"As of this morning, North Carolina has 17 confirmed deaths due to this storm," the state's governor Roy Cooper said on Monday. Another six deaths have been reported in South Carolina.
More than 1,100 North Carolina roads remained closed on Monday, the state's Department of Transportation said. In South Carolina, the authorities reported more than 150 road closures related to high floodwaters on Monday.
Some 460,000 people in North Carolina and 10,000 in South Carolina were without power. Many schools remained closed or had delayed opening times across the two states.
There are currently more than 14,000 evacuees in shelters in North Carolina, according to Cooper, who also warned that for many towns in the state, especially in the eastern part, "the danger is still immediate".

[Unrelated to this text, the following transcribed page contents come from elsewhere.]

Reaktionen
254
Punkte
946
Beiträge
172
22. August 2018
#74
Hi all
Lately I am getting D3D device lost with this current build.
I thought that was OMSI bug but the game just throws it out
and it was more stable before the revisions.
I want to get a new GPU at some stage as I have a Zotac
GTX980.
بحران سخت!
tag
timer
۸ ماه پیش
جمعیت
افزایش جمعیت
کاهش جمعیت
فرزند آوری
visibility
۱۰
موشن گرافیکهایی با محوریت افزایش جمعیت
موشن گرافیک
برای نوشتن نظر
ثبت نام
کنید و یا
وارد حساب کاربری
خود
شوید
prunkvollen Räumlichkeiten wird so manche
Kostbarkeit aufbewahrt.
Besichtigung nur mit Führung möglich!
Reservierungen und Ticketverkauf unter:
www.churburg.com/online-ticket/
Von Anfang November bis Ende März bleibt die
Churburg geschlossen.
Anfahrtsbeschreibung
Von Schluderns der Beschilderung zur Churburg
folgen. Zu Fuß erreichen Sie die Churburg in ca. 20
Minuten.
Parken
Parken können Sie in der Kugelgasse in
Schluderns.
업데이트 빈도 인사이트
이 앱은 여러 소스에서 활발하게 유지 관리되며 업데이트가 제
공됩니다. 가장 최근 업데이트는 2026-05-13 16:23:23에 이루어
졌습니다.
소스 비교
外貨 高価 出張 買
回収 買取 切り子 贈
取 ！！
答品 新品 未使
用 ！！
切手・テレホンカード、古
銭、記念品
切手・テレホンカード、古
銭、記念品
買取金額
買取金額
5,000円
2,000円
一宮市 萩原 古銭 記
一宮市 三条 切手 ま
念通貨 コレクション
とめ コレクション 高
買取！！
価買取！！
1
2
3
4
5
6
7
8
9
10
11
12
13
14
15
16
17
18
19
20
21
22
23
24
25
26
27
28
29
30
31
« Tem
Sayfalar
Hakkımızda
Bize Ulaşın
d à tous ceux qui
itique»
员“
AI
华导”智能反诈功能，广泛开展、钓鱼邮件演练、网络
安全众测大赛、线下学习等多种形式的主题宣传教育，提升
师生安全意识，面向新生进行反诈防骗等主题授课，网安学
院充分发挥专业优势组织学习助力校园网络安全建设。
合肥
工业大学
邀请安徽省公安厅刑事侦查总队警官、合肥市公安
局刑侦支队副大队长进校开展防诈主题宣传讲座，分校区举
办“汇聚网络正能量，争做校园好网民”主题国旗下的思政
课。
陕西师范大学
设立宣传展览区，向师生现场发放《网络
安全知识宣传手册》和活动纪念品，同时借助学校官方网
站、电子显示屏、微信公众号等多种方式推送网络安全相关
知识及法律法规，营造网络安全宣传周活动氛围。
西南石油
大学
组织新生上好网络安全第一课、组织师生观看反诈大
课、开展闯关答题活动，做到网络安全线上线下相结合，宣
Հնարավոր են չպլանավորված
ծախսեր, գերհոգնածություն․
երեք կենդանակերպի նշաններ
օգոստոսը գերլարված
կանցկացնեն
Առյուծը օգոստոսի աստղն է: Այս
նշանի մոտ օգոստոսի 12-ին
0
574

Moody's Analytics has initially estimated the cost of Hurricane Florence's damage at between 17 billion and 22 billion dollars, making it one of the 10 most costly hurricanes in U.S. history.
The bulk of that figure is in property losses, with lost economic output accounting for 1 billion to 2 billion dollars of the total, said an NPR news report.
Florence, which made landfall as Category 1 hurricane on Friday morning and weakened to a tropical storm later on the day, is now a tropical depression.
However, life-threatening floods are still expected to continue all this week, the National Weather Service said Monday.